The Ukrainian Orthodox Church – Kiev Patriarchate and Ukrainian Autocephalous Church
Although the church in Kiev survived the Mongol destruction of the city in 1240, its Metropolitans soon began to reside in the new principality of Moscow. This situation continued until 1448, when Kiev, then under Polish-Lithuanian domination, was established as a distinct metropolitanate under the jurisdiction of Constantinople. Soon thereafter, in 1461, the bishops of Moscow ceased using the title of Kiev and began to style themselves as Metropolitans of Moscow. Moscow later gathered strength and eventually gained control of Kiev. The Orthodox Metropolitanate of Kiev was consequently transferred from the jurisdiction of Constantinople to that of Moscow in 1686, an act which the Patriarchate of Constantinople has never recognized.
The Orthodox in Ukraine remained part of the Russian Orthodox Church until Ukraine declared its independence in the chaotic situation following World War I and the Russian revolution. The government of this new republic passed a law allowing for the establishment of an autocephalous Ukrainian Orthodox Church in 1919. Meanwhile, a spontaneous movement in favor of ending ties with the Russian church was gaining ground among the Ukrainian Orthodox faithful.
All this led to the proclamation of Ukrainian autocephaly at a church council in 1921. Since no Orthodox bishop would take part in this action, the council decided to ordain its leader, Archpriest Vasyl Lypkivsky, as Metropolitan of Kiev and All Ukraine through the laying-on-of-hands by the priests and laypeople present.
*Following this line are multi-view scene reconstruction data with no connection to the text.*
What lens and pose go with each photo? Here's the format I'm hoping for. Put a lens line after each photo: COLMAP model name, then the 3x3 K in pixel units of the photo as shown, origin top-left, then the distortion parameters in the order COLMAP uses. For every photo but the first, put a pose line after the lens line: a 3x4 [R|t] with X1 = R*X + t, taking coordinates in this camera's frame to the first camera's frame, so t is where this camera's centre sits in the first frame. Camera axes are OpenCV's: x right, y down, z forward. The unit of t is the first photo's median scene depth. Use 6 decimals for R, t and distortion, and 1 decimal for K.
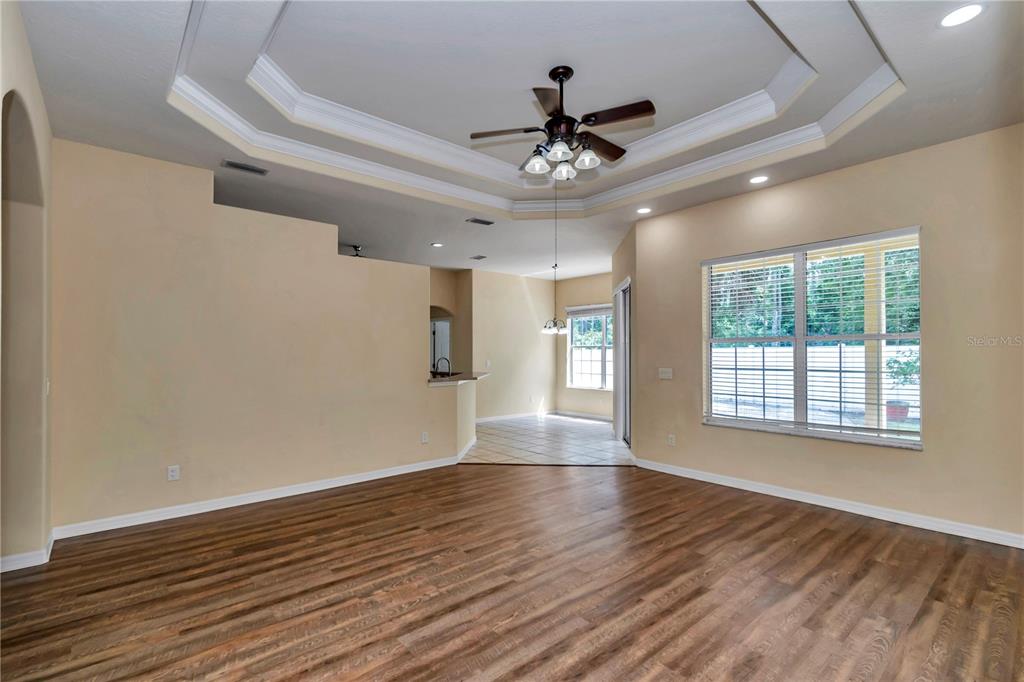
lens RADIAL K [[469.9, 0, 501.5], [0, 469.9, 351.9], [0, 0, 1]] dist [0.007129, -0.003960]
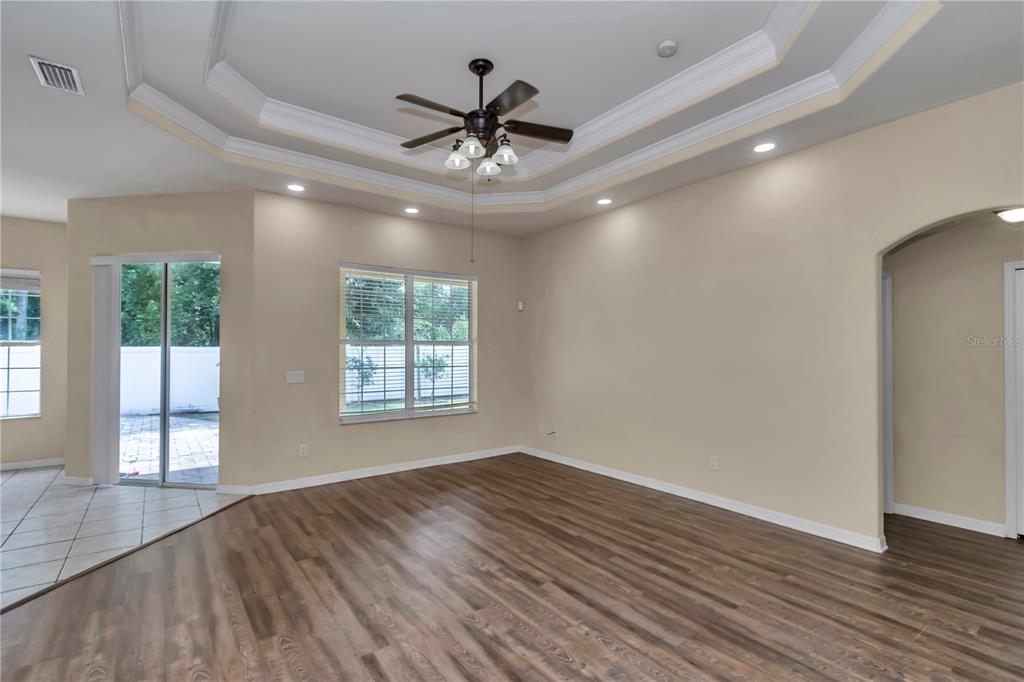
lens RADIAL K [[469.9, 0, 508.4], [0, 469.9, 347.7], [0, 0, 1]] dist [0.007129, -0.003960]
pose [[0.049149, 0.012579, 0.998712, -0.794578], [-0.000229, 0.999921, -0.012583, 0.001420], [-0.998791, 0.000390, 0.049147, 0.843254]]
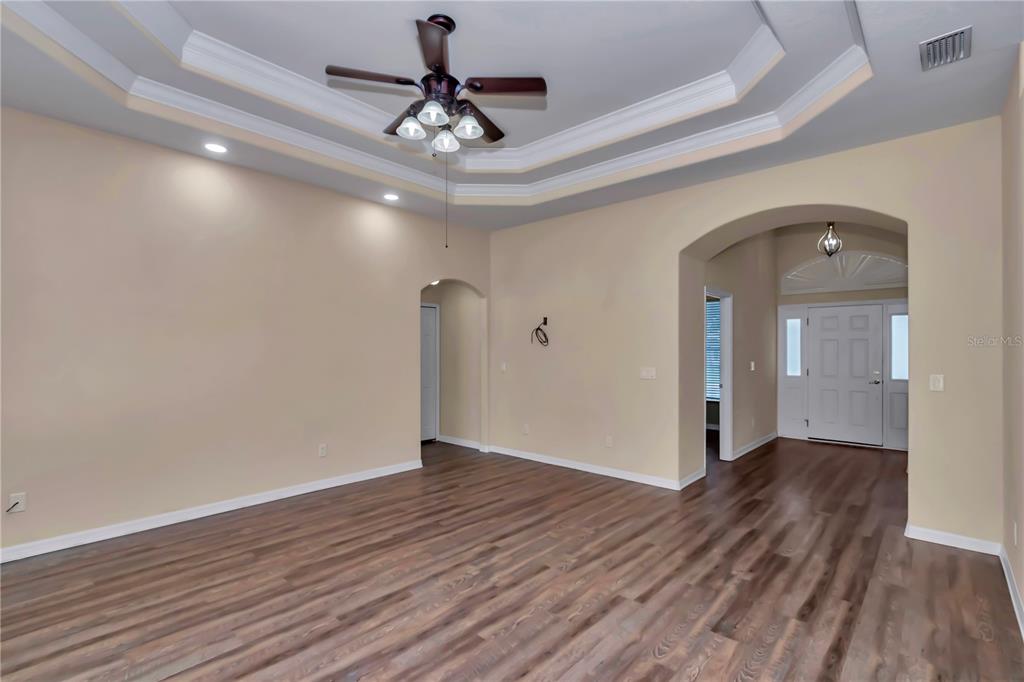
lens RADIAL K [[469.9, 0, 506.2], [0, 469.9, 348.2], [0, 0, 1]] dist [0.007129, -0.003960]
pose [[-0.990128, 0.001806, -0.140157, 0.123121], [0.001760, 0.999998, 0.000448, -0.004962], [0.140158, 0.000197, -0.990129, 1.761625]]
Because of the highly unorthodox method it used to obtain a hierarchy, and because of its disregard for some established canonical principles, this church was never recognized by any other Orthodox church. Nevertheless, by early 1924 the new church had 30 bishops and approximately 1,500 priests and deacons serving in nearly 1,100 parishes in the Ukrainian Soviet Socialist Republic, with possibly as many as six million members. Strong lay participation in this church's administration caused it to become known as the sobornopravna or conciliar church.
When Ukraine was absorbed into the Soviet Union, the new authorities at first viewed the Ukrainian Orthodox Church in a positive way, but by the late 1920s, they saw it as a dangerous expression of Ukrainian nationalism. Under government pressure, it declared itself dissolved and integrated into the Moscow Patriarchate in 1930.
However, during the German occupation of Ukraine during World War II, the Ukrainian Orthodox Church was briefly re-established by bishops who had been validly ordained by Polish Orthodox bishops. Thus it has subsequently claimed to be within the traditional apostolic succession, a fact still disputed by some Orthodox churches. In any case, it was suppressed again when the Soviets regained control of the area. The situation remained unchanged until the advent of greater religious freedom in the last days of the Soviet Union.
In these new conditions, a Ukrainian Orthodox council met in Kiev in June 1990 and elected the exiled Metropolitan Mstyslav of the United States as Patriarch. He returned to Ukraine in October 1990 to preside over the reemergence of this church in its homeland.